▸ **Chart comprehension data**
+++
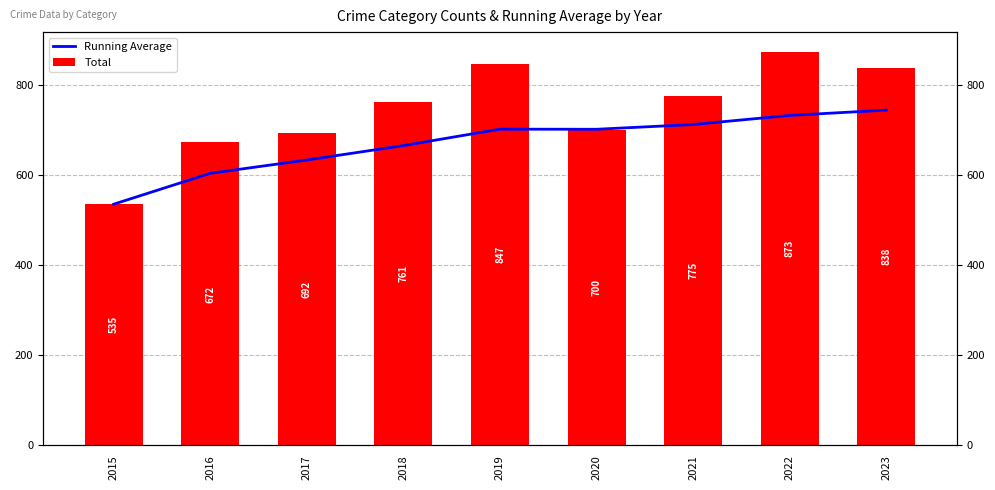

How many groups of bars are there?

9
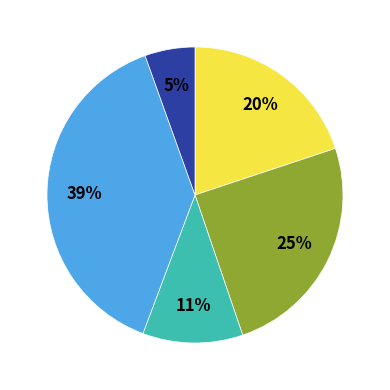

Does any single category account for the majority?

No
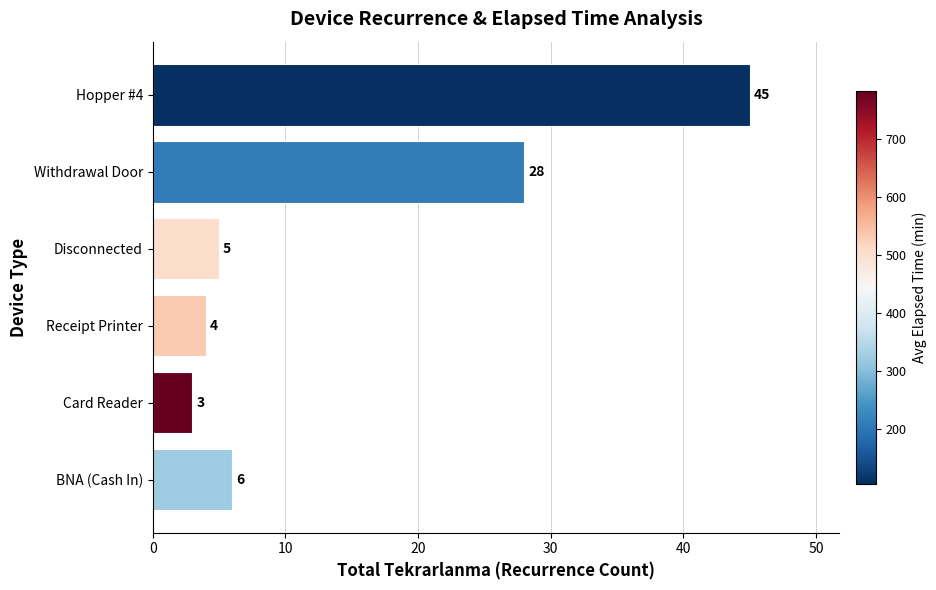

Reading bottom to top, transcribe all the data shown in this chart.

6	3	4	5	28	45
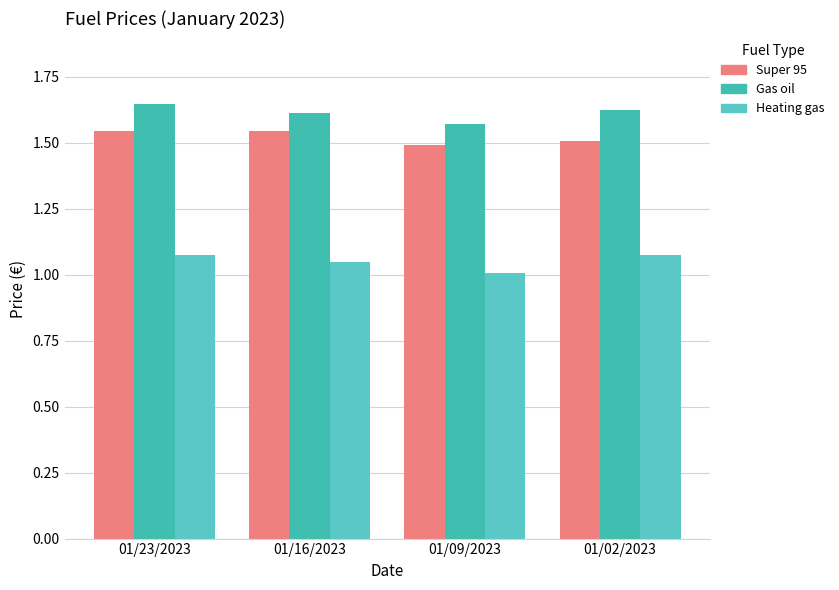

True or false: Heating gas has a value of 1.0 at 01/09/2023.

True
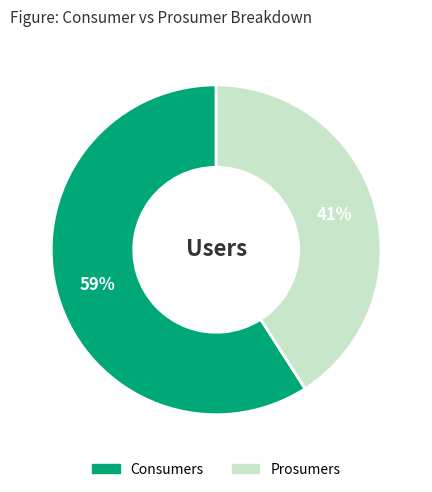

Is the sum of Consumers and Prosumers greater than half?

Yes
+++
▸ **PROBLEM STATEMENT**
Show every line from the listing above that contains the string "True".

▸ **YOUR SOLUTION**
True or false: Heating gas has a value of 1.0 at 01/09/2023.
True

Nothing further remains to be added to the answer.